Our story begins with a man named John Correia. Correia joined the Navy and served for seven years. There, he gained an acute inclination towards firearms. After he served, he was a pastor for a decade. In 2011, he founded a YouTube channel called Active Self Protection.
I stumbled across one of Correia’s videos, “ASP Compilation: My Favorite Defensive Firearm Usages of 2022”. In the video, Correia analyses security footage of encounters where people use guns to stop attempted crime. There is barely any censorship. This wouldn’t be concerning without the air of learning throughout the channel. It’s okay to have a gun in a situation in which your life could be in danger- if you are in mortal danger, having a gun could be the one thing between life and death. Learning how to gauge a situation for firearm usage properly could be very useful, especially in the more crime-ridden places in America.
In 1991, there were 9,388 bank robberies in the United States. That is roughly 1 bank robbery every 16 minutes. If these places all had a way to defend themselves and crime picked up like this in the future, it would put a permanent solution to these kinds of robberies. If sane everyday people had firearms, in theory, it could end crime altogether.
But people like Correia are the reason why guns don’t work this way.
A common euphemism for Active Self Protection is the “Room temperature challenge” or “asphalt temperature challenge”, which is code for someone losing their life. The philosophy of the channel derives humor from death- something that is often associated with firearms. To the people who take pride in carrying a gun, death is a funny and easily accessible consequence. These perpetrators have families to support and have probably been forced into crime through poverty or inequality.

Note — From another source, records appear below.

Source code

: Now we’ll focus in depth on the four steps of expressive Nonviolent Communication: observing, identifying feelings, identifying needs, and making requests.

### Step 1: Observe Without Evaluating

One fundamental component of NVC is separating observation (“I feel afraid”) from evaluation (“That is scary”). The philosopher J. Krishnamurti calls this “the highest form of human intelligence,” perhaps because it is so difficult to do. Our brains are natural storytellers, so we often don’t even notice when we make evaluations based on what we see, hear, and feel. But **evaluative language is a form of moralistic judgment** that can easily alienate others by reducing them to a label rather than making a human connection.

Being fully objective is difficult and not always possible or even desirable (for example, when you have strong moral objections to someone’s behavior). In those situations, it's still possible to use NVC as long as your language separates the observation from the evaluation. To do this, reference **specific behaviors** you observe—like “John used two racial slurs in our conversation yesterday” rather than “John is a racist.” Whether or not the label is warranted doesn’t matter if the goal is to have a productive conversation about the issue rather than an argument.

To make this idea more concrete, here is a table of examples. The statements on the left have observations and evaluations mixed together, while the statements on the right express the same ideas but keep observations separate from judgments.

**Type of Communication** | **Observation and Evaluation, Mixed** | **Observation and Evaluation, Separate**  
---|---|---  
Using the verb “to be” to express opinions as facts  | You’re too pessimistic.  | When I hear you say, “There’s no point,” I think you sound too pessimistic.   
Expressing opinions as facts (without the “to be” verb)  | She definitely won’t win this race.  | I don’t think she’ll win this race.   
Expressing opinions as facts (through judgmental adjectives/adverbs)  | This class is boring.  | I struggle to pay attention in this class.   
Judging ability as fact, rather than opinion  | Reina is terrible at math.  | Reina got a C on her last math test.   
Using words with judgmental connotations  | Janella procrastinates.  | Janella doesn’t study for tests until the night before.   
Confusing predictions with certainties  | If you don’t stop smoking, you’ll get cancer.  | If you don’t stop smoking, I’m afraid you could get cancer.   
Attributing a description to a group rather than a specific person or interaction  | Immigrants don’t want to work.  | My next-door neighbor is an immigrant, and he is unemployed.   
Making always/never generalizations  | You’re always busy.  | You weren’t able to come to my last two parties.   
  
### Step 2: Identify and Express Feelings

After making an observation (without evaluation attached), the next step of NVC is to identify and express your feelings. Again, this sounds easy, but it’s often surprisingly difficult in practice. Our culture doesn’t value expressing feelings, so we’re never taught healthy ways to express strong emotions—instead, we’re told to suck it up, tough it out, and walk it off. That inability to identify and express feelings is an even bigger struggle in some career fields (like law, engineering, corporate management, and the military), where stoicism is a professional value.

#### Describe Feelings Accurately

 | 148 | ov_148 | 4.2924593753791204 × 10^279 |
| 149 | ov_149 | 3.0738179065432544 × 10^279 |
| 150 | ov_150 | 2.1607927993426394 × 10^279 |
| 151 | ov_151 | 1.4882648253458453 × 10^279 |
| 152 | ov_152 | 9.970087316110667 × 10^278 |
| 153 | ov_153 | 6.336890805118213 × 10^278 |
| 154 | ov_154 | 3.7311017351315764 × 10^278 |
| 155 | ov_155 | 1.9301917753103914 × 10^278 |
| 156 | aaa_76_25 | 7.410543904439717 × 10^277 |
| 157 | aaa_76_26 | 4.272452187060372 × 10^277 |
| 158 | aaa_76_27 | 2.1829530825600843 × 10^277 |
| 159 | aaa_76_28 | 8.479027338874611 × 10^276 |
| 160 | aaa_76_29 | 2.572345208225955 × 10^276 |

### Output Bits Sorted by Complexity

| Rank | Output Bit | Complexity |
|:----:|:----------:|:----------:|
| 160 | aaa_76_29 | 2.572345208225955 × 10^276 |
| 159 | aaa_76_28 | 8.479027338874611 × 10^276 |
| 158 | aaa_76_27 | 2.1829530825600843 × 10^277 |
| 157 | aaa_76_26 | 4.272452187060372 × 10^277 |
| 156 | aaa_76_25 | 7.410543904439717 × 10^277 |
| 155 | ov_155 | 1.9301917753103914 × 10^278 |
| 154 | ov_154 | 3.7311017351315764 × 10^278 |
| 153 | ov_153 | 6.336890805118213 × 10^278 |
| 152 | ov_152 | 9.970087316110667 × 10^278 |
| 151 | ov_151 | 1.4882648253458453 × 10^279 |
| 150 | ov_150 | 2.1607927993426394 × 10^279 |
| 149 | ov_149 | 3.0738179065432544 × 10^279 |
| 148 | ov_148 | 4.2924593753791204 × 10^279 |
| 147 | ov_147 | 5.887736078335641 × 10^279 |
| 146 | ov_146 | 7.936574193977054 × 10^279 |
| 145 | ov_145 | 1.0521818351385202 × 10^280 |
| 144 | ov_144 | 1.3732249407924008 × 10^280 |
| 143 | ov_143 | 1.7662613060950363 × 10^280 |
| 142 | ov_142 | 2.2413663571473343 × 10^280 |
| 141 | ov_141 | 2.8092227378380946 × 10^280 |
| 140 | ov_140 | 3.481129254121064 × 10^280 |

And in case you have any doubts about what kind of community is being created, here’s a real comment.
There are hundreds more just like it, praising Correia’s work and laughing at the carnage. I’ve never witnessed anything like it before.
That’s what death is to these people. It’s a construct. Why are some so scared to say “death”? It’s like the concept of death is too dark for them so they have to dress it differently. It’s ironic how people so confident in their ability to kill can’t even say “death”.
It’s disgusting, and if all 3.45 million subscribers as of 2025 have this way of thinking, that means we have a dormant army of people itching to use their firearms. They almost fantasize about getting into one of the situations portrayed in the footage. Personally, if I’m stuck in a robbery, I would rather lose my things than have the situation escalated by a person with a gun.
When will these people realize the problem is the fact that they even have to be vigilant in the first place? I shouldn’t have to fear for my life at school, the grocery store, or just walking down the street. There’s an inherent fear created by channels like this. Their viewers perpetuate this fear, and It’s corroding what guns represent to American society.
So if you are another person who doesn’t want to experience that searing feeling of the bullet, consider acting against it.